The day after the funeral, I attend the pipeline authorisation meeting. Over a hundred people are there. Many have come from the coast or from the across the border in the Northern Territory. The pipeline company executives make their pitch and leave. I advise on the deal we have negotiated. Representatives from the key families give their opinions, and the deal is debated back and forth. It doesn’t seem that many people have any problems with the deal, but the agreement nearly comes unstuck when we turn to how the financial component will be distributed. Finally, everyone consents to place the funds in trust and allow for a full consultation process in the new year. The anxious pipeline execs are invited back in and the agreement is signed.

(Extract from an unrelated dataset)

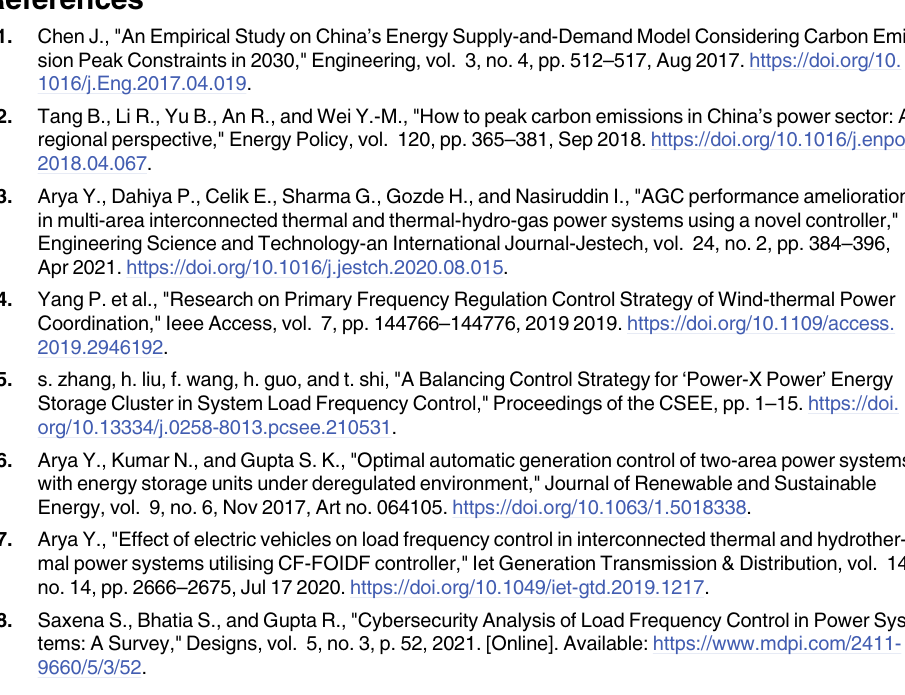
considered, using the situational awareness technology. Because traditional UFLS can easily cause power failures in one or more areas, precise load-shedding control will also be the focus of future research.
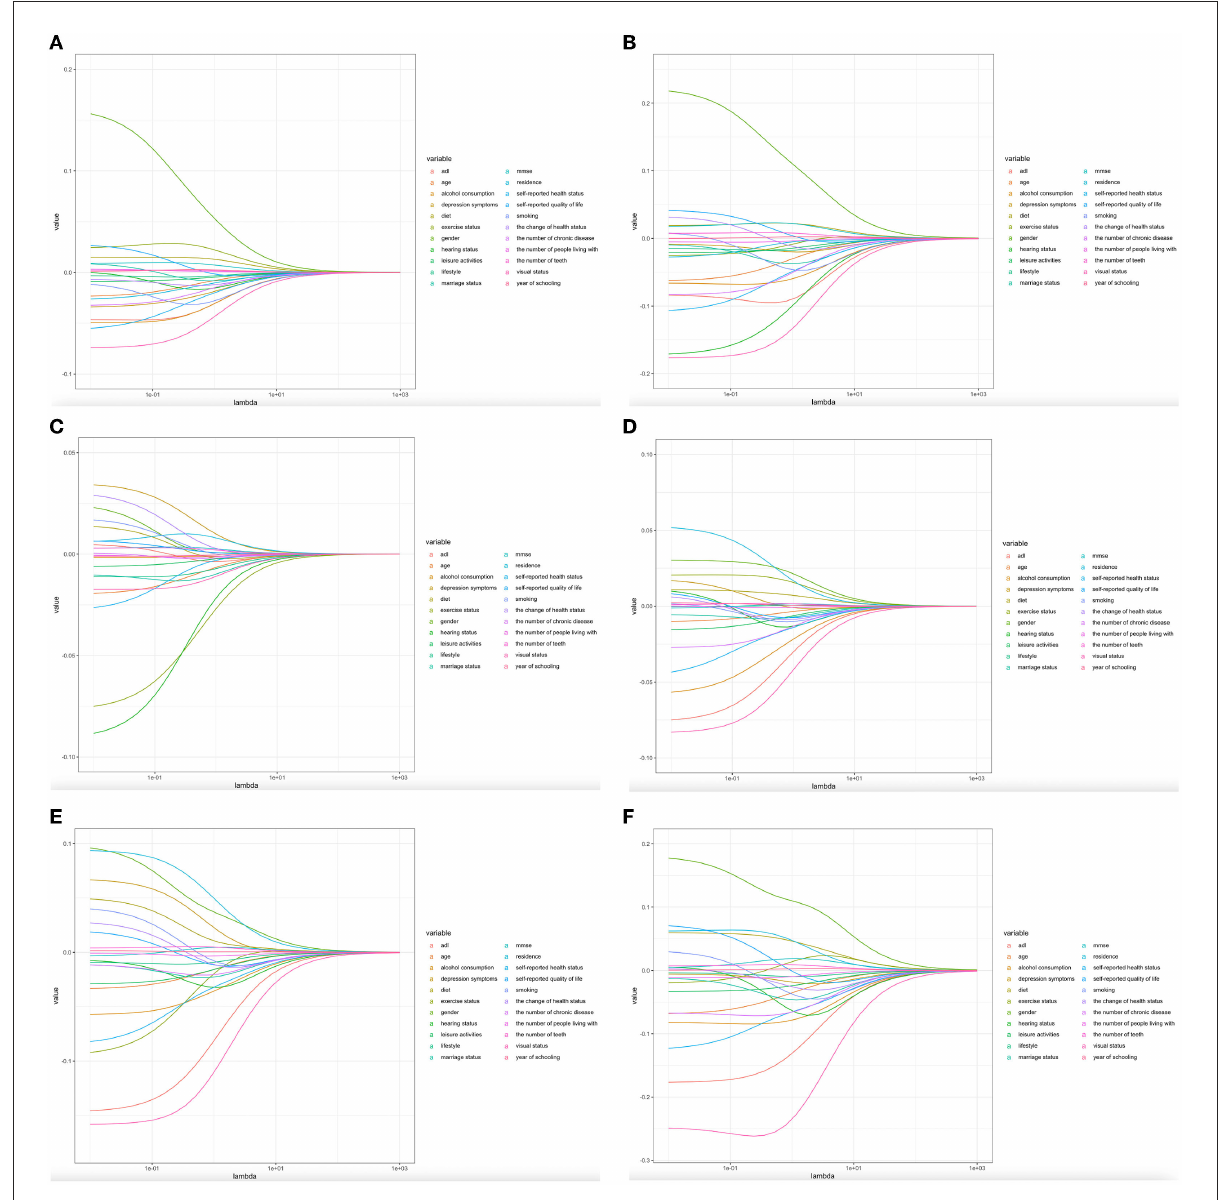
FIGURE3 Predictors’ selection using Lasso regression. (A–F) Lasso coefficient profiles of all the clinical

I’m buoyed by the success of the meeting, and by the emotion of the past week. Aunty Doris, one of the senior elders, comes up to thank me. She remembers Diana from the Barkly Hotel the week before. She takes my arm and tells me what a lovely woman my mother-in-law was.

‘Rebecca’s your wife?’ she continues. I nod yes. ‘What beautiful blue eyes she has.’

I agree.

‘Give her my condolences.’

‘I will.’

‘Where is she?’

‘Home with the family.’

‘That’s where you need to be.’ Doris dismisses me with a wave of her hand.

Rebecca

By Saturday lunchtime, most people have headed back out of town. My nephew James decides to stay on in Mount Isa for a few days with us. I am really pleased.

In the late afternoon all the nieces and nephews come over and we have drinks and snacks under the frangipani trees. I still can’t quite believe that Mum isn’t with us, and keep popping my head into her bedroom to check if she’s there or not.

I feel as though I have barely slept for over a week, and that – combined with a tad too much wine – results in me toppling off my chair and into the garden bed below the trees. I scream as I go down.

‘Oh my god!’ screams Belinda, but hers is not a scream of fright but of hilarity. ‘Aunty,’ she says, ‘what are you doing down there?’

‘Help me up!’ I cry.

‘Your dress!’ says Samantha. ‘Your dress!’

I look down and can see that my dress has come right up and is showing my underpants.

The nieces and nephews are in hysterics.

‘Aunty’s lost it!’ says Michael.

‘Taxi!’ calls Brian.

Eventually, two of them pull me up out of the garden bed and plonk me back on my chair. It is the comical moment we’ve all been looking for. The new family matriarch has had her debut moment in the garden bed!

Tony comes home from his meeting and joins us in the yard until eventually the others leave.

We sit on the verandah and have a much-needed cup of tea. We are both so tired, but everything feels calm.

Tony and I decide that he will take the new job back in Melbourne. I’ll stay in Mount Isa and manage the restumping of the house and finish my other jobs. I’ll also sort through the contents of the house, and then we’ll put it on the market. We suspect all this might take four to six months. Also, I’ve recently accepted a new contract at the Mount Isa campus of James Cook University, and I still have work at Headspace. It all feels very doable.

Tony goes inside and puts on some music. When he comes back out, we raise our cups to Mum and the past two years. We have done it. We have given to Mum what she had spent her entire lifetime giving to others.

The next song comes on. It is Leonard Cohen, ‘Dance Me to the End of Love’. Tony and I hold hands, go inside and dance.